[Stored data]
◇ ◇ ◇ ◇

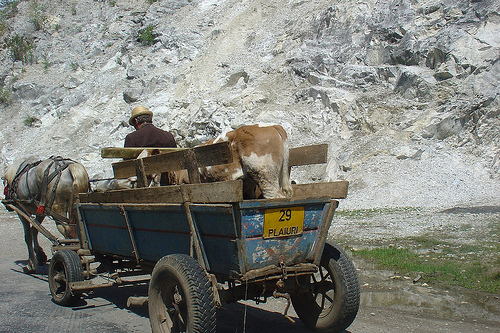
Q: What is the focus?
A: Makeshift cart in mountains.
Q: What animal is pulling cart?
A: Horse.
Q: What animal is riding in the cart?
A: Cow.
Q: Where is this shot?
A: Mountains.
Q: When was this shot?
A: Daytime.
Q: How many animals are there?
A: 2.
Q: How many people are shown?
A: 1.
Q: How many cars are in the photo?
A: 0.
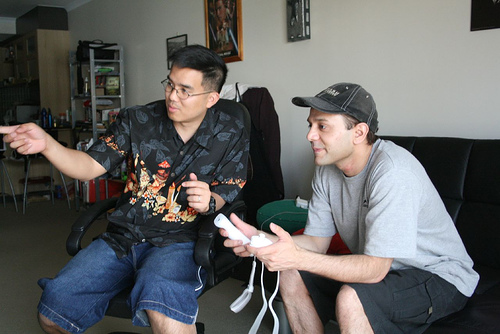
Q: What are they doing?
A: Watching.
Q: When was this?
A: Daytime.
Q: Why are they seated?
A: To relax.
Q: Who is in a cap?
A: One on the right.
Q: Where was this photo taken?
A: In a living room.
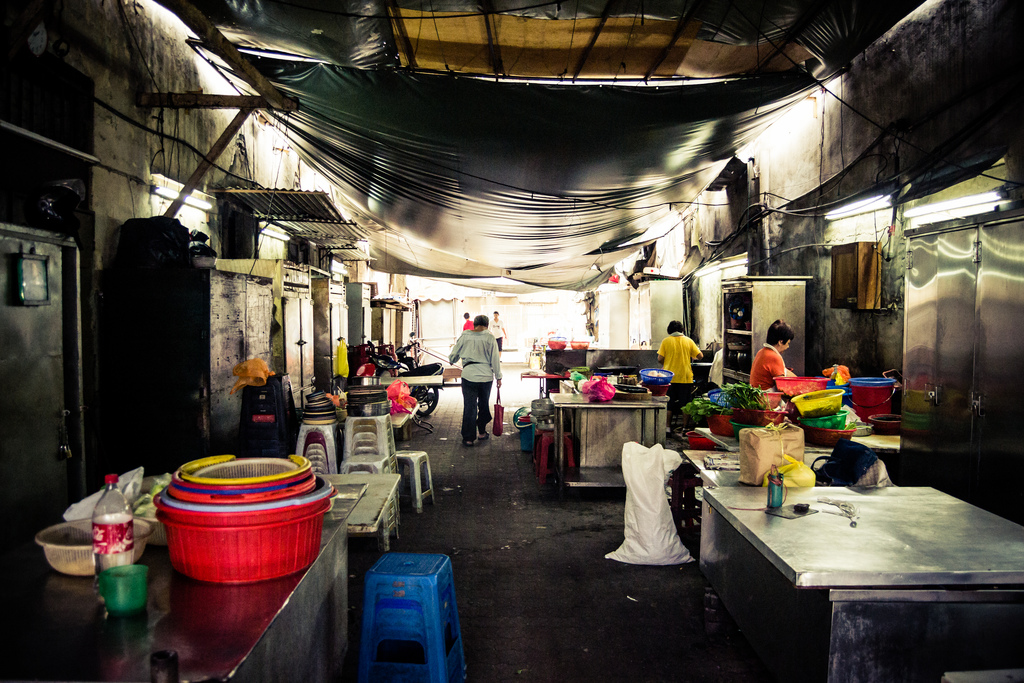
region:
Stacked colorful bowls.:
[162, 438, 324, 576]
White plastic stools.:
[291, 400, 428, 508]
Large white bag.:
[607, 434, 688, 561]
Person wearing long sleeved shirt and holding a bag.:
[446, 314, 504, 439]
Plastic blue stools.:
[362, 547, 454, 680]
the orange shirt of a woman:
[750, 346, 779, 385]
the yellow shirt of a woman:
[645, 331, 710, 383]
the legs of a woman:
[453, 372, 495, 433]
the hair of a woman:
[653, 314, 688, 353]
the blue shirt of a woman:
[438, 333, 522, 388]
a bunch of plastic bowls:
[136, 459, 320, 589]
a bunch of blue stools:
[346, 540, 479, 668]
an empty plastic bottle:
[92, 463, 153, 568]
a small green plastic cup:
[93, 567, 157, 612]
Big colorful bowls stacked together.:
[150, 447, 334, 578]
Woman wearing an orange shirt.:
[747, 314, 804, 397]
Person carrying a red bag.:
[447, 305, 505, 441]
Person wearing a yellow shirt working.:
[649, 311, 700, 403]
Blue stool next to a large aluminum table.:
[343, 548, 474, 676]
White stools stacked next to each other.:
[289, 409, 436, 509]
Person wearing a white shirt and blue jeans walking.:
[453, 308, 505, 442]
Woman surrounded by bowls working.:
[747, 314, 804, 404]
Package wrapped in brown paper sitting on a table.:
[722, 419, 805, 484]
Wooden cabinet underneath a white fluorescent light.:
[825, 239, 884, 312]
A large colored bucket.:
[147, 443, 348, 576]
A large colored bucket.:
[154, 475, 344, 502]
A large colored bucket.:
[171, 475, 340, 498]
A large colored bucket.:
[166, 456, 326, 489]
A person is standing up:
[648, 305, 705, 419]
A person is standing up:
[445, 315, 500, 439]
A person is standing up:
[487, 310, 507, 350]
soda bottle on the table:
[88, 462, 136, 593]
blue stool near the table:
[351, 531, 465, 680]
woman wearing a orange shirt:
[745, 328, 784, 385]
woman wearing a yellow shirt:
[650, 329, 702, 383]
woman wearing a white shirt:
[449, 320, 506, 393]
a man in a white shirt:
[468, 318, 503, 421]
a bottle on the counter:
[94, 477, 139, 572]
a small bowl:
[34, 527, 161, 573]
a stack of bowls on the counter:
[161, 451, 340, 576]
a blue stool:
[363, 552, 453, 658]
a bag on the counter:
[739, 424, 796, 475]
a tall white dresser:
[718, 277, 791, 379]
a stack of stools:
[294, 399, 419, 476]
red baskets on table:
[106, 408, 366, 602]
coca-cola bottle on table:
[54, 457, 187, 617]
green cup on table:
[62, 555, 186, 639]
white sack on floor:
[585, 418, 719, 612]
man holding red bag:
[421, 289, 542, 477]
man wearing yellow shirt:
[611, 308, 719, 458]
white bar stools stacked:
[280, 394, 454, 494]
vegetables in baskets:
[681, 370, 811, 441]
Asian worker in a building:
[651, 313, 703, 409]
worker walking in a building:
[441, 309, 505, 442]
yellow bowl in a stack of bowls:
[172, 448, 312, 488]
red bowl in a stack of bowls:
[169, 476, 322, 495]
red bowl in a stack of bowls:
[150, 508, 334, 588]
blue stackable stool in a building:
[349, 541, 464, 679]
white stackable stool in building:
[392, 441, 441, 514]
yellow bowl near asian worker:
[779, 382, 849, 417]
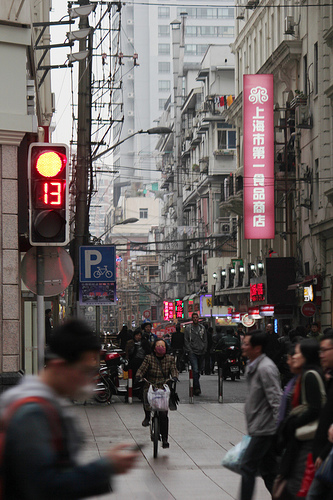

◇ ◇ ◇ ◇

> **What the exercise asks**:
Write out the lines from the line with "Wooden cabinet underneath" to the line with "[445, 315, 500, 439]", swapping "bucket" for "tub" and leaving everything else unchanged.

> **Solution to the exercise**:
Wooden cabinet underneath a white fluorescent light.:
[825, 239, 884, 312]
A large colored tub.:
[147, 443, 348, 576]
A large colored tub.:
[154, 475, 344, 502]
A large colored tub.:
[171, 475, 340, 498]
A large colored tub.:
[166, 456, 326, 489]
A person is standing up:
[648, 305, 705, 419]
A person is standing up:
[445, 315, 500, 439]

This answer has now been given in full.